- Opening Delimiter -
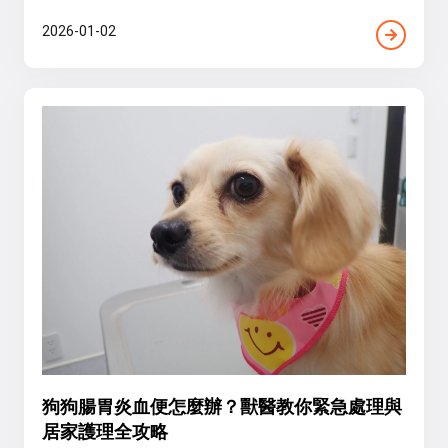
2026-01-02
狗狗腸胃炎血便怎麼辦？獸醫教你緊急處理與
居家護理全攻略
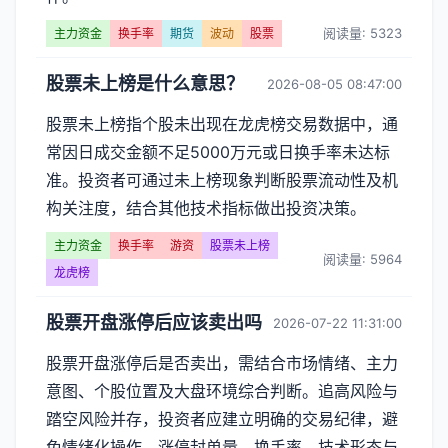
率】
阅读量: 5323
主力资金
换手率
期货
波动
股票
文
股票未上榜是什么意思？
2026-08-05 08:47:00
章
股票未上榜指个股未出现在龙虎榜交易数据中，通
列
常因日成交金额不足5000万元或日换手率未达标
表
准。投资者可通过未上榜现象判断股票流动性及机
构关注度，结合其他技术指标做出投资决策。
-
主力资金
换手率
游资
股票未上榜
第
阅读量: 5964
龙虎榜
页
股票开盘涨停后应该卖出吗
2026-07-22 11:31:00
股票开盘涨停后是否卖出，需结合市场情绪、主力
意图、个股位置及大盘环境综合判断。追高风险与
踏空风险并存，投资者应建立明确的交易纪律，避
免情绪化操作。涨停封单量、换手率、技术形态与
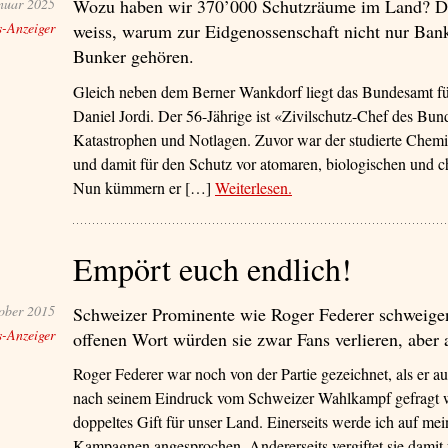
nuar 2025
Wozu haben wir 370’000 Schutzräume im Land? De
s-Anzeiger
weiss, warum zur Eidgenossenschaft nicht nur Ban
Bunker gehören.
Gleich neben dem Berner Wankdorf liegt das Bundesamt für
Daniel Jordi. Der 56-Jährige ist «Zivilschutz-Chef des Bun
Katastrophen und Notlagen. Zuvor war der studierte Chemik
und damit für den Schutz vor atomaren, biologischen und 
Nun kümmern er […]
Weiterlesen
– ‘«Vorbereitet zu sein –
.
Empört euch endlich!
ober 2015
Schweizer Prominente wie Roger Federer schweig
s-Anzeiger
offenen Wort würden sie zwar Fans verlieren, aber
Roger Federer war noch von der Partie gezeichnet, als er a
nach seinem Eindruck vom Schweizer Wahlkampf gefragt w
doppeltes Gift für unser Land. Einerseits werde ich auf m
Kampagnen angesprochen. Andererseits vergiftet sie damit 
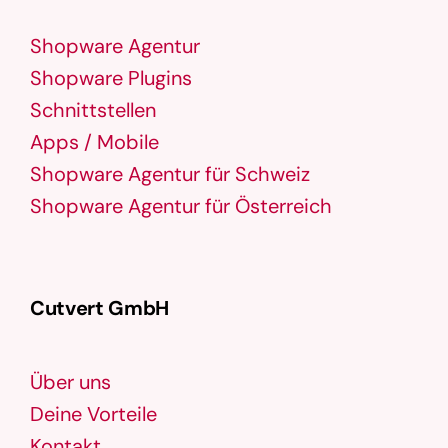
Shopware Agentur
Shopware Plugins
Schnittstellen
Apps / Mobile
Shopware Agentur für Schweiz
Shopware Agentur für Österreich
Cutvert GmbH
Über uns
Deine Vorteile
Kontakt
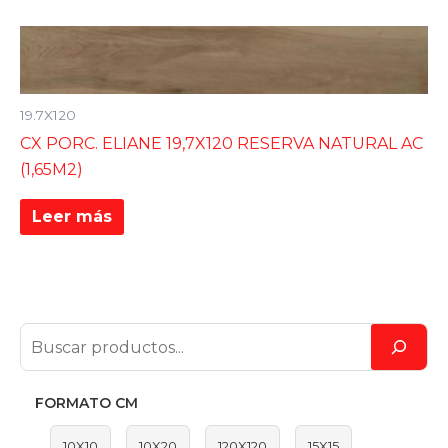
19.7X120
CX PORC. ELIANE 19,7X120 RESERVA NATURAL AC
(1,65M2)
Leer más
FORMATO CM
10X10
10X20
120X120
15X15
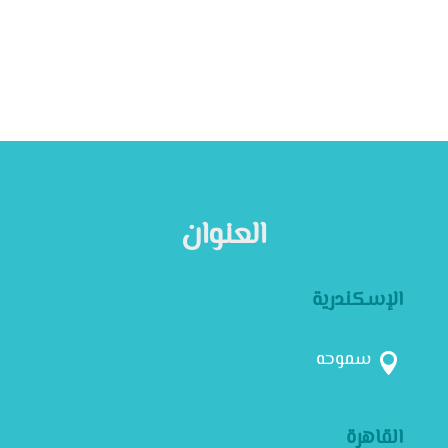
العنوان
الإسكندرية
سموحه

القاهرة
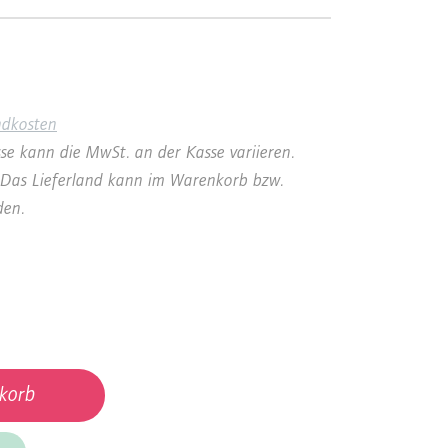
ndkosten
se kann die MwSt. an der Kasse variieren.
a. Das Lieferland kann im Warenkorb bzw.
den.
korb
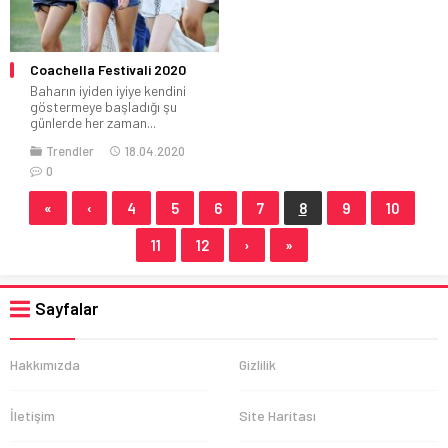
Coachella Festivali 2020
Baharın iyiden iyiye kendini
göstermeye başladığı şu
günlerde her zaman...
Trendler
18.04.2020
0
«
‹
4
5
6
7
8
9
10
11
12
›
»
Sayfalar
Hakkımızda
Gizlilik
İletişim
Site Haritası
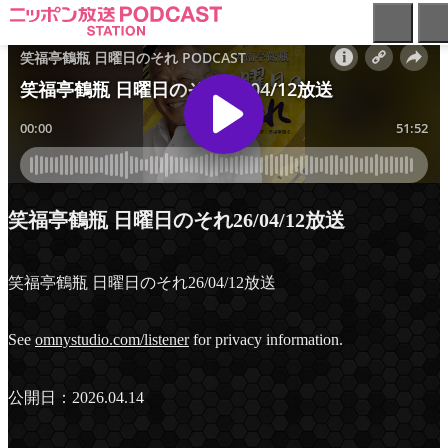
ニ
ッ
ポ
ン
放
送
PODCAST
STATION
-
笑福亭鶴瓶 日曜日のそれ26/04/12放送
ポ
ッ
ド
笑福亭鶴瓶 日曜日のそれ26/04/12放送
キ
ャ
ス
See
omnystudio.com/listener
for privacy information.
ト
ス
テ
公開日：2026.04.14
ー
シ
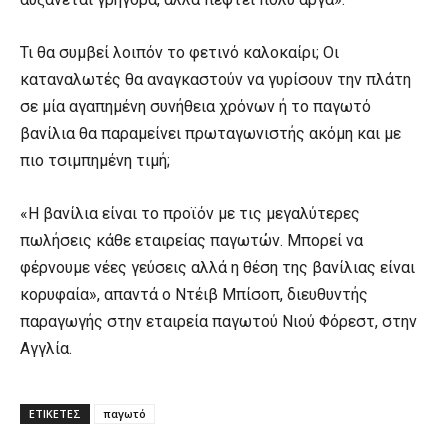
Τι θα συμβεί λοιπόν το φετινό καλοκαίρι; Οι
καταναλωτές θα αναγκαστούν να γυρίσουν την πλάτη
σε μία αγαπημένη συνήθεια χρόνων ή το παγωτό
βανίλια θα παραμείνει πρωταγωνιστής ακόμη και με
πιο τσιμπημένη τιμή;
«Η βανίλια είναι το προϊόν με τις μεγαλύτερες
πωλήσεις κάθε εταιρείας παγωτών. Μπορεί να
φέρνουμε νέες γεύσεις αλλά η θέση της βανίλιας είναι
κορυφαία», απαντά ο Ντέιβ Μπίσοπ, διευθυντής
παραγωγής στην εταιρεία παγωτού Νιού Φόρεστ, στην
Αγγλία.
ΕΤΙΚΕΤΕΣ
παγωτό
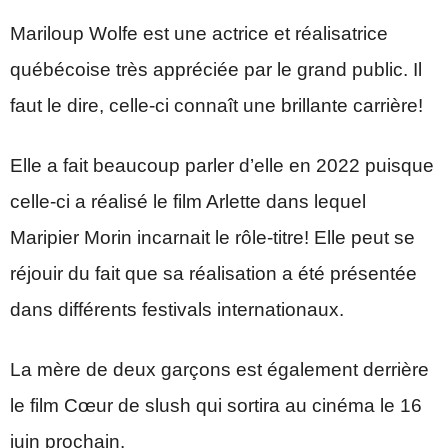
Mariloup Wolfe est une actrice et réalisatrice
québécoise très appréciée par le grand public. Il
faut le dire, celle-ci connaît une brillante carrière!
Elle a fait beaucoup parler d’elle en 2022 puisque
celle-ci a réalisé le film Arlette dans lequel
Maripier Morin incarnait le rôle-titre! Elle peut se
réjouir du fait que sa réalisation a été présentée
dans différents festivals internationaux.
La mère de deux garçons est également derrière
le film Cœur de slush qui sortira au cinéma le 16
juin prochain.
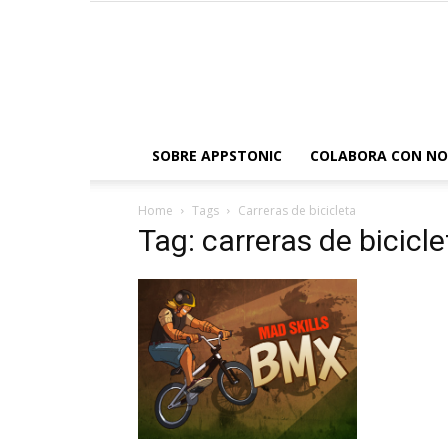
SOBRE APPSTONIC
COLABORA CON N
Home
Tags
Carreras de bicicleta
Tag: carreras de bicicle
- Closing Delimiter -
Output the text read from every item above exactly as it appears, line for line, and leave the pictures out.

The answer
2026-01-02
狗狗腸胃炎血便怎麼辦？獸醫教你緊急處理與
居家護理全攻略
率】
阅读量: 5323
主力资金
换手率
期货
波动
股票
文
股票未上榜是什么意思？
2026-08-05 08:47:00
章
股票未上榜指个股未出现在龙虎榜交易数据中，通
列
常因日成交金额不足5000万元或日换手率未达标
表
准。投资者可通过未上榜现象判断股票流动性及机
构关注度，结合其他技术指标做出投资决策。
-
主力资金
换手率
游资
股票未上榜
第
阅读量: 5964
龙虎榜
页
股票开盘涨停后应该卖出吗
2026-07-22 11:31:00
股票开盘涨停后是否卖出，需结合市场情绪、主力
意图、个股位置及大盘环境综合判断。追高风险与
踏空风险并存，投资者应建立明确的交易纪律，避
免情绪化操作。涨停封单量、换手率、技术形态与
nuar 2025
Wozu haben wir 370’000 Schutzräume im Land? De
s-Anzeiger
weiss, warum zur Eidgenossenschaft nicht nur Ban
Bunker gehören.
Gleich neben dem Berner Wankdorf liegt das Bundesamt für
Daniel Jordi. Der 56-Jährige ist «Zivilschutz-Chef des Bun
Katastrophen und Notlagen. Zuvor war der studierte Chemik
und damit für den Schutz vor atomaren, biologischen und 
Nun kümmern er […]
Weiterlesen
– ‘«Vorbereitet zu sein –
.
Empört euch endlich!
ober 2015
Schweizer Prominente wie Roger Federer schweig
s-Anzeiger
offenen Wort würden sie zwar Fans verlieren, aber
Roger Federer war noch von der Partie gezeichnet, als er a
nach seinem Eindruck vom Schweizer Wahlkampf gefragt w
doppeltes Gift für unser Land. Einerseits werde ich auf m
Kampagnen angesprochen. Andererseits vergiftet sie damit 
Shopware Agentur
Shopware Plugins
Schnittstellen
Apps / Mobile
Shopware Agentur für Schweiz
Shopware Agentur für Österreich
Cutvert GmbH
Über uns
Deine Vorteile
Kontakt
19.7X120
CX PORC. ELIANE 19,7X120 RESERVA NATURAL AC
(1,65M2)
Leer más
FORMATO CM
10X10
10X20
120X120
15X15
العنوان
الإسكندرية
سموحه

القاهرة
ndkosten
se kann die MwSt. an der Kasse variieren.
a. Das Lieferland kann im Warenkorb bzw.
den.
korb
Coachella Festivali 2020
Baharın iyiden iyiye kendini
göstermeye başladığı şu
günlerde her zaman...
Trendler
18.04.2020
0
«
‹
4
5
6
7
8
9
10
11
12
›
»
Sayfalar
Hakkımızda
Gizlilik
İletişim
Site Haritası
ニ
ッ
ポ
ン
放
送
PODCAST
STATION
-
笑福亭鶴瓶 日曜日のそれ26/04/12放送
ポ
ッ
ド
笑福亭鶴瓶 日曜日のそれ26/04/12放送
キ
ャ
ス
See
omnystudio.com/listener
for privacy information.
ト
ス
テ
公開日：2026.04.14
ー
シ
Τι θα συμβεί λοιπόν το φετινό καλοκαίρι; Οι
καταναλωτές θα αναγκαστούν να γυρίσουν την πλάτη
σε μία αγαπημένη συνήθεια χρόνων ή το παγωτό
βανίλια θα παραμείνει πρωταγωνιστής ακόμη και με
πιο τσιμπημένη τιμή;
«Η βανίλια είναι το προϊόν με τις μεγαλύτερες
πωλήσεις κάθε εταιρείας παγωτών. Μπορεί να
φέρνουμε νέες γεύσεις αλλά η θέση της βανίλιας είναι
κορυφαία», απαντά ο Ντέιβ Μπίσοπ, διευθυντής
παραγωγής στην εταιρεία παγωτού Νιού Φόρεστ, στην
Αγγλία.
ΕΤΙΚΕΤΕΣ
παγωτό
Mariloup Wolfe est une actrice et réalisatrice
québécoise très appréciée par le grand public. Il
faut le dire, celle-ci connaît une brillante carrière!
Elle a fait beaucoup parler d’elle en 2022 puisque
celle-ci a réalisé le film Arlette dans lequel
Maripier Morin incarnait le rôle-titre! Elle peut se
réjouir du fait que sa réalisation a été présentée
dans différents festivals internationaux.
La mère de deux garçons est également derrière
le film Cœur de slush qui sortira au cinéma le 16
juin prochain.
SOBRE APPSTONIC
COLABORA CON N
Home
Tags
Carreras de bicicleta
Tag: carreras de bicicle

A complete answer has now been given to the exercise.